(Extracted records)
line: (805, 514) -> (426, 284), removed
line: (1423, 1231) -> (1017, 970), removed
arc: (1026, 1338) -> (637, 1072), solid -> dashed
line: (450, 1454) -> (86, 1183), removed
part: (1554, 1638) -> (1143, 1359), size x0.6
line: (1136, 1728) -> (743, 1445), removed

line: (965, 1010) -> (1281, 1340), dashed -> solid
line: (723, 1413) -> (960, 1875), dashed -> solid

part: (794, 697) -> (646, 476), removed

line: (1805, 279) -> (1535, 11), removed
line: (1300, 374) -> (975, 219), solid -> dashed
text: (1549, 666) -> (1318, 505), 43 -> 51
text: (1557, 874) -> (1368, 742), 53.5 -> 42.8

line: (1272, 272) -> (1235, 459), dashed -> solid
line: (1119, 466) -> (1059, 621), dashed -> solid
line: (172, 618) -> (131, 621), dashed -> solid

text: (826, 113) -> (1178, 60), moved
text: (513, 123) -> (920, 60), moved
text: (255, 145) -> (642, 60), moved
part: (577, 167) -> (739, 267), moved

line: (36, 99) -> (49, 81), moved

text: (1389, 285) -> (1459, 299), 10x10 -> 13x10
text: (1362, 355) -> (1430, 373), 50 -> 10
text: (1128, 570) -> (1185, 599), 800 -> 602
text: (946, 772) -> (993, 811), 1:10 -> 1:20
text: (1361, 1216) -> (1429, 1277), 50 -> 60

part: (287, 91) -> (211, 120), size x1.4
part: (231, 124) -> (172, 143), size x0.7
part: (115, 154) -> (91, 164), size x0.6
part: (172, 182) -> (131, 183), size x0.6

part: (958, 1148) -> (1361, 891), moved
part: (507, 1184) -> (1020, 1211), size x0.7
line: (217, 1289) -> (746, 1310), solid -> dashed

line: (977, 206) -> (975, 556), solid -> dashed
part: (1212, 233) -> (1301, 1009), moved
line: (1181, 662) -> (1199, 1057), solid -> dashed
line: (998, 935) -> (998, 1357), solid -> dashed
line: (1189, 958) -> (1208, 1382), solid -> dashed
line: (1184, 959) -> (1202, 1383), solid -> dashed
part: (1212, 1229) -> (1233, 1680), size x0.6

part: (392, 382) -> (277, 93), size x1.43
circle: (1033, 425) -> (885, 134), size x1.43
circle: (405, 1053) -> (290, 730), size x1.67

**TASK GOAL**
After locating the line that contains "part: (287, 91) -> (211, 120), size x1.4", please copy exactly every line from the start of the records through it, and nothing else.

**EXPECTED OUTPUT**
line: (805, 514) -> (426, 284), removed
line: (1423, 1231) -> (1017, 970), removed
arc: (1026, 1338) -> (637, 1072), solid -> dashed
line: (450, 1454) -> (86, 1183), removed
part: (1554, 1638) -> (1143, 1359), size x0.6
line: (1136, 1728) -> (743, 1445), removed

line: (965, 1010) -> (1281, 1340), dashed -> solid
line: (723, 1413) -> (960, 1875), dashed -> solid

part: (794, 697) -> (646, 476), removed

line: (1805, 279) -> (1535, 11), removed
line: (1300, 374) -> (975, 219), solid -> dashed
text: (1549, 666) -> (1318, 505), 43 -> 51
text: (1557, 874) -> (1368, 742), 53.5 -> 42.8

line: (1272, 272) -> (1235, 459), dashed -> solid
line: (1119, 466) -> (1059, 621), dashed -> solid
line: (172, 618) -> (131, 621), dashed -> solid

text: (826, 113) -> (1178, 60), moved
text: (513, 123) -> (920, 60), moved
text: (255, 145) -> (642, 60), moved
part: (577, 167) -> (739, 267), moved

line: (36, 99) -> (49, 81), moved

text: (1389, 285) -> (1459, 299), 10x10 -> 13x10
text: (1362, 355) -> (1430, 373), 50 -> 10
text: (1128, 570) -> (1185, 599), 800 -> 602
text: (946, 772) -> (993, 811), 1:10 -> 1:20
text: (1361, 1216) -> (1429, 1277), 50 -> 60

part: (287, 91) -> (211, 120), size x1.4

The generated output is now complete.